The Calvin Plant has a 2.5 million-gallon storage tank, so the expansion would be built with the latest earthquake standards as compared to older buildings. This is crucial, as Kentucky sits on a fault line.
OMU will also upgrade and add new equipment as part of the expansion.
Residential rate increases will begin October 1, 2018. Step 1 will increase the rate $2.97/month, while Step 2 will take place in June 2019 and will raise the rate $2.12/month.
Construction on the Calvin Plant is expected to begin in late fall of 2018. OMU needs a two-year window to complete construction and plans on being finished by late 2020. The new plant is estimated to be running by early 2021.
OMU bar graphs showed their revenue doesn’t currently match what’s needed to expand the Calvin plant.
Frizzell explained that OMU is not funded by the city of Owensboro nor by the electric component.
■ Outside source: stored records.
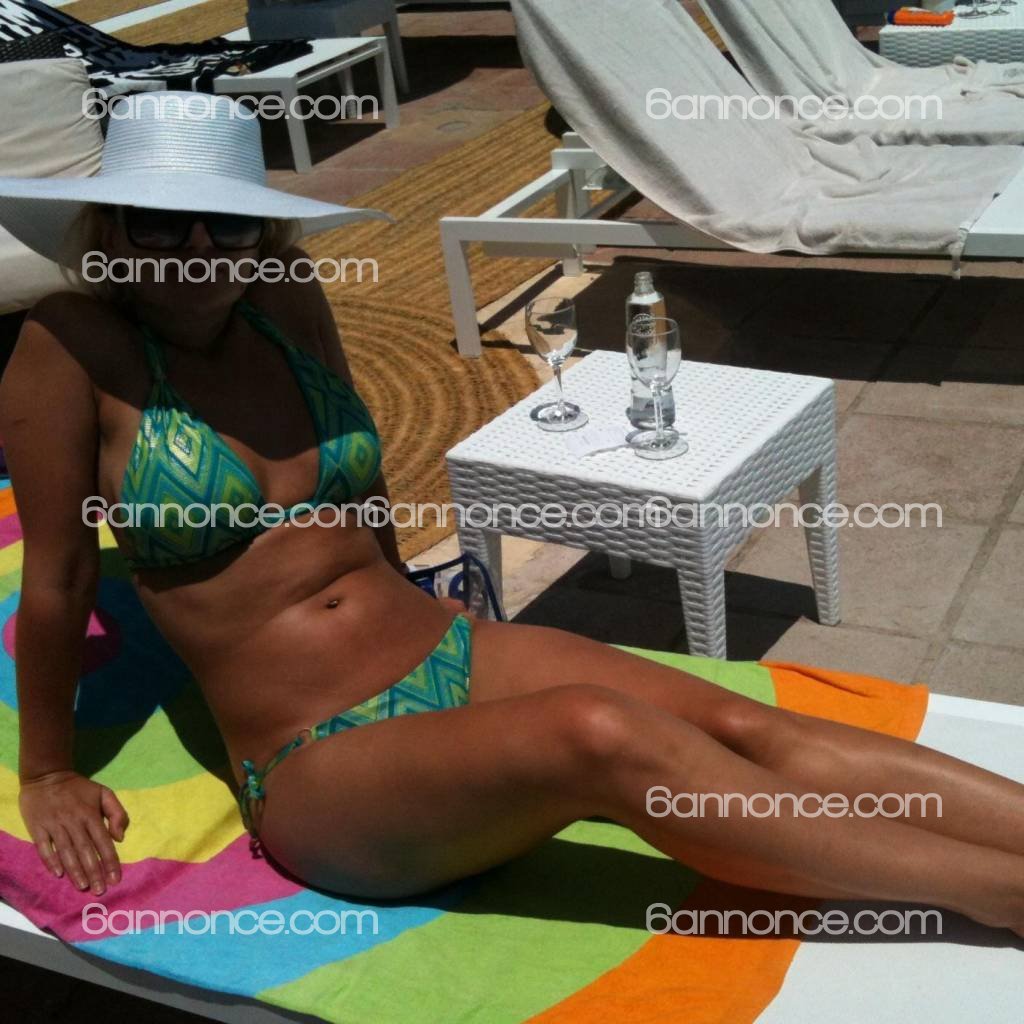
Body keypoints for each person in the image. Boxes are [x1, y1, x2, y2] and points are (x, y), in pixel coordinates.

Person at [1, 93, 1022, 938]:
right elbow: (60, 577)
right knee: (598, 731)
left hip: (446, 651)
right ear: (109, 226)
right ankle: (1002, 894)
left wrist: (415, 597)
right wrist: (46, 769)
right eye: (160, 221)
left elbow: (361, 497)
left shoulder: (285, 294)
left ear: (261, 231)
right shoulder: (72, 346)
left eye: (227, 222)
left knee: (738, 722)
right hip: (316, 759)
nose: (198, 248)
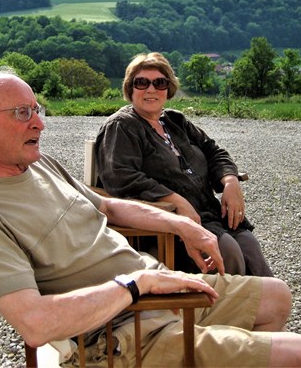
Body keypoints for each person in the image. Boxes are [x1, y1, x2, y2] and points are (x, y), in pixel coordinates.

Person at [0, 66, 301, 367]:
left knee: (277, 296)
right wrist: (136, 284)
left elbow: (107, 206)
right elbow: (35, 323)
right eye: (22, 113)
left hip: (155, 289)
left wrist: (180, 223)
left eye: (37, 110)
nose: (40, 123)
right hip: (121, 333)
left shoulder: (39, 164)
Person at [95, 52, 273, 277]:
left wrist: (230, 181)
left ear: (168, 88)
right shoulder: (122, 127)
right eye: (142, 82)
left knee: (249, 246)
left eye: (159, 83)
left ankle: (267, 308)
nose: (151, 89)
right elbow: (119, 177)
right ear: (130, 88)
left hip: (208, 213)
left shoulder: (175, 121)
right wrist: (174, 200)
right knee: (228, 252)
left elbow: (213, 150)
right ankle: (223, 310)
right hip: (167, 226)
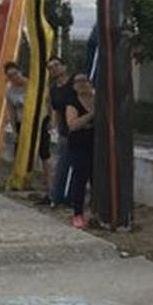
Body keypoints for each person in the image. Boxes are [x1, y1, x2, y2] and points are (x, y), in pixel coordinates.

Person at [63, 72, 96, 228]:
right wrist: (91, 116)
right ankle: (78, 213)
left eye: (84, 80)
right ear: (74, 86)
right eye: (78, 82)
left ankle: (96, 211)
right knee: (80, 179)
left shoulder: (98, 99)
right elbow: (73, 125)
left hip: (96, 144)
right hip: (79, 145)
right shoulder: (72, 103)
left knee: (97, 179)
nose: (82, 84)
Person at [43, 56, 74, 206]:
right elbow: (55, 110)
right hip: (64, 132)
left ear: (64, 67)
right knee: (62, 164)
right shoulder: (54, 90)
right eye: (50, 67)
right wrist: (53, 124)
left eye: (56, 65)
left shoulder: (75, 84)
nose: (53, 69)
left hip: (80, 131)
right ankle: (58, 196)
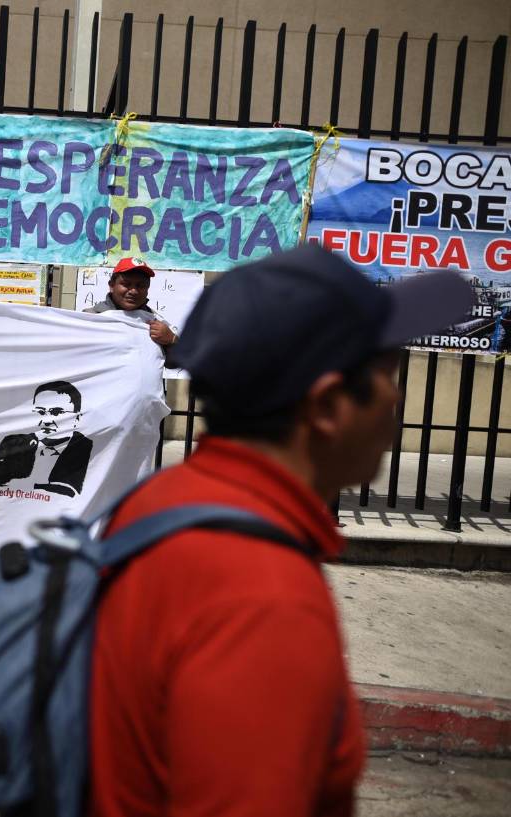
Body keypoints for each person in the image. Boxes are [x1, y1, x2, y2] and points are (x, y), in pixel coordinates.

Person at [88, 244, 473, 817]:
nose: (396, 401)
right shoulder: (263, 600)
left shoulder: (161, 502)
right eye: (386, 374)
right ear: (326, 407)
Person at [0, 381, 93, 497]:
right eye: (40, 412)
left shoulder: (92, 448)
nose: (46, 420)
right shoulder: (15, 442)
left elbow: (71, 493)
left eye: (56, 412)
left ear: (77, 418)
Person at [85, 257, 177, 347]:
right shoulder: (89, 319)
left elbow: (183, 356)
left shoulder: (157, 322)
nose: (133, 291)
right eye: (126, 284)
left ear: (147, 289)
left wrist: (172, 340)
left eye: (140, 286)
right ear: (112, 286)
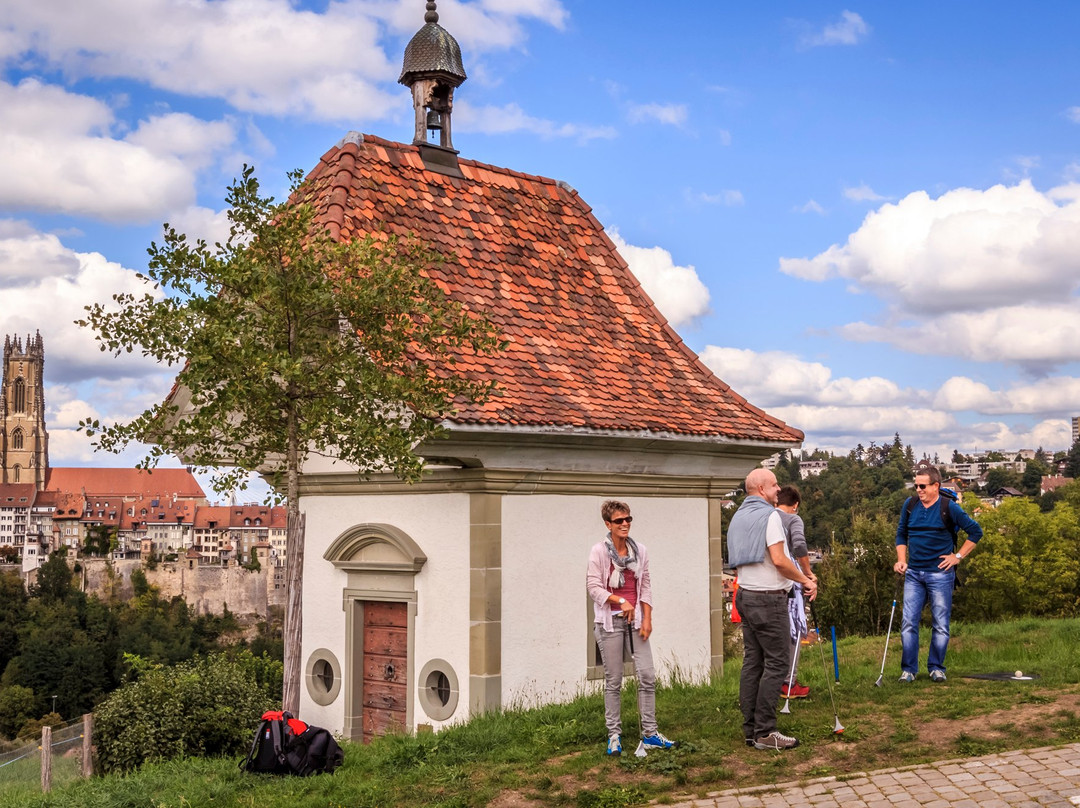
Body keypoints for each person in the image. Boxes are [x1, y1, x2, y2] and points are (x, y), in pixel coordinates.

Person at [727, 469, 817, 751]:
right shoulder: (771, 516)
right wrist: (804, 579)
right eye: (775, 484)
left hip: (745, 595)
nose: (779, 489)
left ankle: (751, 729)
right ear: (762, 488)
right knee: (777, 663)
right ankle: (766, 730)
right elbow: (779, 560)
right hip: (768, 598)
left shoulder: (738, 516)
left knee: (753, 662)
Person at [587, 500, 676, 756]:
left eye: (628, 519)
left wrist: (646, 618)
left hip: (635, 620)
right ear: (608, 524)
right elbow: (594, 588)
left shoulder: (641, 551)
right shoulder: (599, 552)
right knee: (613, 680)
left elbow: (645, 586)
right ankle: (614, 735)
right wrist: (620, 601)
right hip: (609, 622)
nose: (625, 524)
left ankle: (650, 733)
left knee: (647, 676)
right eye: (619, 521)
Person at [893, 467, 982, 682]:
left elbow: (975, 531)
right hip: (914, 573)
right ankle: (909, 670)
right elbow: (901, 534)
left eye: (922, 486)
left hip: (941, 575)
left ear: (936, 486)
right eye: (916, 486)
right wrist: (902, 560)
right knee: (908, 622)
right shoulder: (910, 505)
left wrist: (957, 557)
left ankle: (936, 667)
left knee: (940, 624)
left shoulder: (948, 507)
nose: (918, 490)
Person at [776, 485, 816, 700]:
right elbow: (799, 547)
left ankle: (774, 682)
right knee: (794, 630)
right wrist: (808, 574)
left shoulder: (767, 516)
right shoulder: (793, 520)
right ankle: (789, 682)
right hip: (789, 581)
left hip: (767, 582)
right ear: (795, 505)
The rate increase is determined as “routine capital and maintenance” are needed to provide the city with safe drinking water.
He went on to say that water rates in Owensboro are lower than almost every other region in the area and the plant expansion would also affect the highest-risk areas in Owensboro and allow more flexibility for testing water quality.
Beyond the customer rate increase, an ordinance was authorized for bonds in the principal amount of $69 million for the purpose of refunding certain outstanding obligations payable from the revenues of the municipal waterworks.
Of the total proceeds of the bonds, it is currently anticipated that approximately 48.6 million will be used to finance improvements to the water production and distribution facility of OMU, while 12.8 million is going to be applied to the refunding of the outstanding series 2009 bond.